Copy the listing word for word, from its first line through the line containing "picture [112, 448, 827, 1125]".

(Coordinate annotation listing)

----

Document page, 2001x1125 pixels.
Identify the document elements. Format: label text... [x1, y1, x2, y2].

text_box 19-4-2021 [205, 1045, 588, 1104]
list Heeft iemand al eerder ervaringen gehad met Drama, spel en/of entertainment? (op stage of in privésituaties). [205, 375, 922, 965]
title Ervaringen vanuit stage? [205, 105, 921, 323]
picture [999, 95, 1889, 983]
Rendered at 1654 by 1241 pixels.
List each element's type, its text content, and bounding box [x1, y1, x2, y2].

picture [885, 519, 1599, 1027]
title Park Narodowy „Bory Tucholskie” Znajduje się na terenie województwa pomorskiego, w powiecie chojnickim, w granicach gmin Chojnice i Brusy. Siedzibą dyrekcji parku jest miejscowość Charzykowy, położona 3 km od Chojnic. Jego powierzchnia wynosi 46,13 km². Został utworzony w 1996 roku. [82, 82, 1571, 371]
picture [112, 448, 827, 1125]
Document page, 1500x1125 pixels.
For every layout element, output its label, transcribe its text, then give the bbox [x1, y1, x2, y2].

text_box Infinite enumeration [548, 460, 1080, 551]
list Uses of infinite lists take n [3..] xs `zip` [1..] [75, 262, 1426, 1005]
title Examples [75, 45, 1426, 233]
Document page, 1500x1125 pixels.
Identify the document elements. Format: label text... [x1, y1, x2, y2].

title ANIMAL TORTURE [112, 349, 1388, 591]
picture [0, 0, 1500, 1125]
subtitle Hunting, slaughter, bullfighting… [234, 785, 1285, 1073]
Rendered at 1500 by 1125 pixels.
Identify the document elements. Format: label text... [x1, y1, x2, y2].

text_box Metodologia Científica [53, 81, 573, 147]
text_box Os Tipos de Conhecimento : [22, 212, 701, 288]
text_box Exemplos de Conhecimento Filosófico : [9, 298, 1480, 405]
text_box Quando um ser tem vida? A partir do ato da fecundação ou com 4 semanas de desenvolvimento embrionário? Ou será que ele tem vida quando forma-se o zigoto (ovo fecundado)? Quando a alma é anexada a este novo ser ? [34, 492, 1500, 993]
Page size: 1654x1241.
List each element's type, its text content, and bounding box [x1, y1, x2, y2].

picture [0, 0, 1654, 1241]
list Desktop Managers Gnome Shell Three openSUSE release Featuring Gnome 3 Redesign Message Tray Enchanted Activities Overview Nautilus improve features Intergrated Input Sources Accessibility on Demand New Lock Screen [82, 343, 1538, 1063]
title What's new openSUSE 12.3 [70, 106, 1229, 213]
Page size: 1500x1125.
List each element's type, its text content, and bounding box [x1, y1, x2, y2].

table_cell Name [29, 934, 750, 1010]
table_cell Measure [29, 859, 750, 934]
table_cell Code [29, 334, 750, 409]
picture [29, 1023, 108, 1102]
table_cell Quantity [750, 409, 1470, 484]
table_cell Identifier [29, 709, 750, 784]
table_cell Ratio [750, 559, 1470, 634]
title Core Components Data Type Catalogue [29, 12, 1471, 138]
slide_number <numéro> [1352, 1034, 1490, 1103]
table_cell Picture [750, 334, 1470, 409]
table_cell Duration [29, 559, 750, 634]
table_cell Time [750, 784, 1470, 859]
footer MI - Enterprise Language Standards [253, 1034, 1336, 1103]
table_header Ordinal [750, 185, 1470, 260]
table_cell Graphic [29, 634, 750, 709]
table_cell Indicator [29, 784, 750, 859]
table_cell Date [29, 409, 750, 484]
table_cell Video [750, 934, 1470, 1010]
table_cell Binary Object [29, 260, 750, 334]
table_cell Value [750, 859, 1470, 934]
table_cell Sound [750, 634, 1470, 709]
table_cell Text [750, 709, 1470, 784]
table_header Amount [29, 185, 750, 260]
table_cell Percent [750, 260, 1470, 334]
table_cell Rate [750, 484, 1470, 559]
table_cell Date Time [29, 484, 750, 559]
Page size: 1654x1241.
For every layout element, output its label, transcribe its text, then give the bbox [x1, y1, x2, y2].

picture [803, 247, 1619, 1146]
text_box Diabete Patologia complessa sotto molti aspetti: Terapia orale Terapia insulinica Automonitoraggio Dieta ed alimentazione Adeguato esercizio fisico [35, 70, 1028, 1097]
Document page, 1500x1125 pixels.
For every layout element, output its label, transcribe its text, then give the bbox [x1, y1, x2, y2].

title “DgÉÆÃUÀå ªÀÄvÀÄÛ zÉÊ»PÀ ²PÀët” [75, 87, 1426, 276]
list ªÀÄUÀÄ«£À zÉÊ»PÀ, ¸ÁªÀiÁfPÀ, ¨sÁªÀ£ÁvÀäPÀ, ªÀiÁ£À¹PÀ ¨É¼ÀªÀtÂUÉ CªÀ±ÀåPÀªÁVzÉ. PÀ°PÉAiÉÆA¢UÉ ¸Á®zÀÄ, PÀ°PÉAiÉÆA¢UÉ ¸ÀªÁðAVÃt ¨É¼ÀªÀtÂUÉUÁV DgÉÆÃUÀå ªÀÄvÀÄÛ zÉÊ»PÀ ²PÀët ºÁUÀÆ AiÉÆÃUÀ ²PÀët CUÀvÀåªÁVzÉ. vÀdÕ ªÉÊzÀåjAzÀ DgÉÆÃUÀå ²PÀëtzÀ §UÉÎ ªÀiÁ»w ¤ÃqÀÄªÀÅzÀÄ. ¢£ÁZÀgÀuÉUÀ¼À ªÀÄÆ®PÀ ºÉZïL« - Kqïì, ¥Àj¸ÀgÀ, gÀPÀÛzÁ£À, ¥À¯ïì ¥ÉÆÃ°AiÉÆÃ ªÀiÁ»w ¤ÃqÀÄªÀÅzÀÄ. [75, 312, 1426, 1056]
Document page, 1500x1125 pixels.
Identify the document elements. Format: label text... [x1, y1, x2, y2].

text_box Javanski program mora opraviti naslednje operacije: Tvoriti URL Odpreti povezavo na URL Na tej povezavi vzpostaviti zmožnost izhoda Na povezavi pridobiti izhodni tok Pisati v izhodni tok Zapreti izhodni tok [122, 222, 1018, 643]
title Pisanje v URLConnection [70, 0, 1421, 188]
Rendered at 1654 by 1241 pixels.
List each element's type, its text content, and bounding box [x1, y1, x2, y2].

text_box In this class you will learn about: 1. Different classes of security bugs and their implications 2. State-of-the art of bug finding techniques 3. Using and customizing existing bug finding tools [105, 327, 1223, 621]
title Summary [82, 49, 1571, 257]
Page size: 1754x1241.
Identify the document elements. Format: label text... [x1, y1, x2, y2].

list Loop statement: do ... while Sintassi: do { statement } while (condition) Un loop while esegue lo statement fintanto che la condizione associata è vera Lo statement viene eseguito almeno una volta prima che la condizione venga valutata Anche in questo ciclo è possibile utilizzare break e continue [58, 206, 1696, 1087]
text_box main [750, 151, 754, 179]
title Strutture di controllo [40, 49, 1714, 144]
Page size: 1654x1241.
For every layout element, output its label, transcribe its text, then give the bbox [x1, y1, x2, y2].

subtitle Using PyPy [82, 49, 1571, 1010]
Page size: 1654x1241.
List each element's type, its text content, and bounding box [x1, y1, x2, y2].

----

◆ **OUTPUT OF THE TASK**:
Document page, 2001x1125 pixels.
Identify the document elements. Format: label text... [x1, y1, x2, y2].

text_box 19-4-2021 [205, 1045, 588, 1104]
list Heeft iemand al eerder ervaringen gehad met Drama, spel en/of entertainment? (op stage of in privésituaties). [205, 375, 922, 965]
title Ervaringen vanuit stage? [205, 105, 921, 323]
picture [999, 95, 1889, 983]
Rendered at 1654 by 1241 pixels.
List each element's type, its text content, and bounding box [x1, y1, x2, y2].

picture [885, 519, 1599, 1027]
title Park Narodowy „Bory Tucholskie” Znajduje się na terenie województwa pomorskiego, w powiecie chojnickim, w granicach gmin Chojnice i Brusy. Siedzibą dyrekcji parku jest miejscowość Charzykowy, położona 3 km od Chojnic. Jego powierzchnia wynosi 46,13 km². Został utworzony w 1996 roku. [82, 82, 1571, 371]
picture [112, 448, 827, 1125]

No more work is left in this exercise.